Use a consistent error format across all endpoints. Include a machine-readable error code that clients can programmatically handle, a human-readable message for debugging, and field-level details for validation errors.

Implement Pagination

Any endpoint that returns a collection of resources should support pagination. Returning unbounded lists is a performance risk and can crash clients that attempt to load thousands of records into memory.

We recommend cursor-based pagination for real-time data and offset-based pagination for simpler use cases:

// Offset-based pagination
GET /api/users?page=2&per_page=25

// Response includes pagination metadata
{
  "data": [...],
  "meta": {
    "current_page": 2,
    "per_page": 25,
    "total": 150,
    "total_pages": 6
  }
}

Set sensible defaults (e.g., 25 items per page) and enforce maximum limits (e.g., 100 items per page) to prevent clients from requesting excessively large pages.

Version Your API

APIs evolve over time, and breaking changes are sometimes unavoidable. Versioning allows you to introduce changes without breaking existing integrations. The most common approaches:

• URL versioning: /api/v1/users, /api/v2/users. The simplest and most visible approach. Easy for developers to understand and switch between versions.
• Header versioning: Accept: application/vnd.myapi.v2+json. Keeps URLs clean but is less discoverable.
• Query parameter: /api/users?version=2. Simple but feels less RESTful.

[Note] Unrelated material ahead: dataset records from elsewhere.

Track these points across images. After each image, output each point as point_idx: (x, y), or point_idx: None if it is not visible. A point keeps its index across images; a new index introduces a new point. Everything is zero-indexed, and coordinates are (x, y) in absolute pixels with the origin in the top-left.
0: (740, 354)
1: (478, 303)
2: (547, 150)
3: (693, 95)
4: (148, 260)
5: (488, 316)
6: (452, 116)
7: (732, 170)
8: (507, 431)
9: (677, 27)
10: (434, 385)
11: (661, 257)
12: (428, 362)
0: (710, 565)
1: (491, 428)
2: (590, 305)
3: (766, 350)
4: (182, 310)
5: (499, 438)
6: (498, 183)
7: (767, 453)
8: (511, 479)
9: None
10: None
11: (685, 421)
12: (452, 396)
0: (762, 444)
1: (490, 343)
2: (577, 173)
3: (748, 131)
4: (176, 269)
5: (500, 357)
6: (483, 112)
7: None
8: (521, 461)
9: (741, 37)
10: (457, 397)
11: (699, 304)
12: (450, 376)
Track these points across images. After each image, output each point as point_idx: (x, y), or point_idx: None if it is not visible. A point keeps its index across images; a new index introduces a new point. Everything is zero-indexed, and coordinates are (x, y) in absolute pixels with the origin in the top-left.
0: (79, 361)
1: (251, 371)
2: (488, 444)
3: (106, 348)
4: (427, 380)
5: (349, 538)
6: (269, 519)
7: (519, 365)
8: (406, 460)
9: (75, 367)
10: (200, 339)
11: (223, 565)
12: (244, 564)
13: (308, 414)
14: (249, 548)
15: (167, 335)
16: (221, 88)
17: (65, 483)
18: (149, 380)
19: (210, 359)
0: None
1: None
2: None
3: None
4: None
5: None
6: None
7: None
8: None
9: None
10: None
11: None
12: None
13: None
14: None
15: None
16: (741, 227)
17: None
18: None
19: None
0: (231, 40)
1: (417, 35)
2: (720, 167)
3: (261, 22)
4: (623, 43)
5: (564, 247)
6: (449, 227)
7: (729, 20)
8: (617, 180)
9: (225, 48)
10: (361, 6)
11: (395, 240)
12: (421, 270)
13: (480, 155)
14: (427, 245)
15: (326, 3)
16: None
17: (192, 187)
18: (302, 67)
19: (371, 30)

We prefer URL versioning for most projects because it is explicit, easy to test in a browser, and clearly communicates which version is being used. Whichever approach you choose, commit to supporting old versions for a reasonable deprecation period (typically 6-12 months) and communicate upcoming changes through changelogs and deprecation warnings in response headers.

Use Filtering, Sorting, and Searching

Collection endpoints should support query parameters for filtering, sorting, and searching to give clients flexibility without requiring new endpoints for every data variation:

// Filtering
GET /api/users?status=active&role=admin

// Sorting
GET /api/users?sort=-created_at,name
// Prefix with - for descending order

// Searching
GET /api/users?search=john

// Combining
GET /api/users?status=active&sort=-created_at&page=1&per_page=25

Authentication and Security

API security is non-negotiable. Here are the essentials:

• Always use HTTPS. Never serve an API over unencrypted HTTP. All data, including authentication tokens, is visible in plaintext over HTTP.
• Use token-based authentication. JWT (JSON Web Tokens) or API keys transmitted in the Authorization header are the standard approaches. Avoid session-based authentication for APIs.
• Implement rate limiting. Protect your API from abuse by limiting the number of requests per time window. Return 429 status codes with clear retry information when limits are exceeded.
• Validate all input. Never trust client-provided data. Validate data types, lengths, formats, and ranges on every request. Use parameterized queries to prevent SQL injection.
• Use CORS headers carefully. Only allow origins that should have access to your API. Avoid wildcard CORS in production.

Document Your API

An undocumented API is unusable. Good documentation should include:

• Authentication instructions with working code examples
• Complete endpoint listing with request and response examples
• Error code reference with explanations of each error
• Rate limit information
• SDKs or client libraries for popular languages
• A changelog tracking all modifications

Tools like Swagger (OpenAPI), Postman, and Insomnia can help generate interactive documentation from your API specification. At StrikingWeb, we use OpenAPI specifications to maintain documentation that stays synchronized with the actual implementation.

A well-designed API reduces integration friction, lowers support costs, and makes your platform more attractive to developers. If you are building an API — whether for internal consumption or as a public developer platform — investing in good design upfront pays dividends throughout the API's lifetime.